Speaking at a roundtable group discussion Tuesday with other value-oriented portfolio managers, O’Keefe said that Alibaba (ticker: BABA) is “one of the cheapest stocks I’ve ever seen, especially for a business of that quality with that financial strength.”

The discussion, called Invaluable Insights, was sponsored by Ariel Investments and included John Rogers of Ariel, Bill Miller of Miller Value Partners, David Herro of Oakmark Funds, and Barron’s Roundtable member Mario Gabelli.

Alibaba shares are down 55% in the past year to $102 and trade for a third of their 2020 high. Their value began tumbling after the Chinese government cracked down on a company they viewed as too dominant. Alibaba’s current market value is under $300 billion, against about $1.5 trillion for its U.S. counterpart, Amazon.com (AMZN).

Said O’Keefe: “Alibaba trades for a single-digit multiple of free cash flow and three or four times EBIT [earnings before interest and taxes]. So, you know, it’s the largest e-commerce company in the world that is levered to digitization and the expansion of the increasing wealth of the consumer and middle class in China.”

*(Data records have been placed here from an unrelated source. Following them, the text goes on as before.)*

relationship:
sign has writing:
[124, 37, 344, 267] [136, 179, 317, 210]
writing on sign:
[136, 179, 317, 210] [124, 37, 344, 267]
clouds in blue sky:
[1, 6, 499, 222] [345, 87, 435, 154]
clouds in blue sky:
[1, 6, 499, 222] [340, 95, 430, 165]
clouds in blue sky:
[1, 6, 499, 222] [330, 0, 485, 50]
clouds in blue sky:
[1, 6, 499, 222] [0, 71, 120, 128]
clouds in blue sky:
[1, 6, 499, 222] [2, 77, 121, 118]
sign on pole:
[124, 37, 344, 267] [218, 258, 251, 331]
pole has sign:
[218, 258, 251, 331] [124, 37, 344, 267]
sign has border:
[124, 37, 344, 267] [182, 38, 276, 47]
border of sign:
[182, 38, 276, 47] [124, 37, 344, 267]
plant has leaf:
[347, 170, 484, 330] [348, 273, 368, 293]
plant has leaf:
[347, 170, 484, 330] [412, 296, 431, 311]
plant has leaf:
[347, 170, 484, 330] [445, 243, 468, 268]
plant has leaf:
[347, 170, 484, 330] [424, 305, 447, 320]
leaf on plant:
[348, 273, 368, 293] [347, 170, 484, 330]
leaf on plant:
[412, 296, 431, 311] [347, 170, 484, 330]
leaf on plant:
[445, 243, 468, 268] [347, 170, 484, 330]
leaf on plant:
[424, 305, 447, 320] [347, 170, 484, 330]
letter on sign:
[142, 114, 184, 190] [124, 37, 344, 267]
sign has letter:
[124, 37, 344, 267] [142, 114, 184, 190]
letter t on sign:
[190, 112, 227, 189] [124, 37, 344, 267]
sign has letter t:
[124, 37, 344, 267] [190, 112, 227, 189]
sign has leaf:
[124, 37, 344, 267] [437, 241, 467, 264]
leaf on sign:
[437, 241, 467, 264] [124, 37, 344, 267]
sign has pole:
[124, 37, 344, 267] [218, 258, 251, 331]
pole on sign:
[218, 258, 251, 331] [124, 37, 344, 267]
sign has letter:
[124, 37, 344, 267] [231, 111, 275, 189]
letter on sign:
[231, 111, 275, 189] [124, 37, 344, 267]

 The stock trades for about 12 times projected earnings per share in its March 2023 fiscal year. J.P. Morgan analyst Alex Yao, who is bullish on the stock, wrote recently that net cash and equity investments at Alibaba total about $44 per share, or more than 40% of its stock price. By Yao’s math, investors effectively get Alibaba’s e-commerce business for free when factoring in the cash and investments and its cloud-computing operations.

O’Keefe said: “Everyone just goes, ‘Oh my God, regulation, the Chinese government.’ But you look at the facts, what have they done? Well, they’ve intervened on merchant exclusivity, so they’ve made platforms more competitive. They’ve intervened on payments exclusivity, so they’ve made payments systems more competitive. And they’ve intervened on network exclusivity to make networks more interoperable and more competitive.”

“None of those things are irrational and none of them are outside the bounds of what any developed world regulator would like to do, but cannot because they have to do it through the legislative process, which takes a longer time and it’s harder. So we don’t view what has been done as irrational, albeit it’s happened within the context of a command economy where they can do whatever they want,” he said.

Noting that the Chinese government has pushed the company to make certain investments, O’Keefe said: “And if those investments were excluded, you know, the EV [enterprise value] multiple would go down by another 40%, because they’re consuming 25, 30% of their profits on some of these investment areas. Which they just recently said, and this is significant, they’re going to start to taper. So, you know, it’s an extraordinarily cheap security, I think more than discounting the fact that it’s in China.”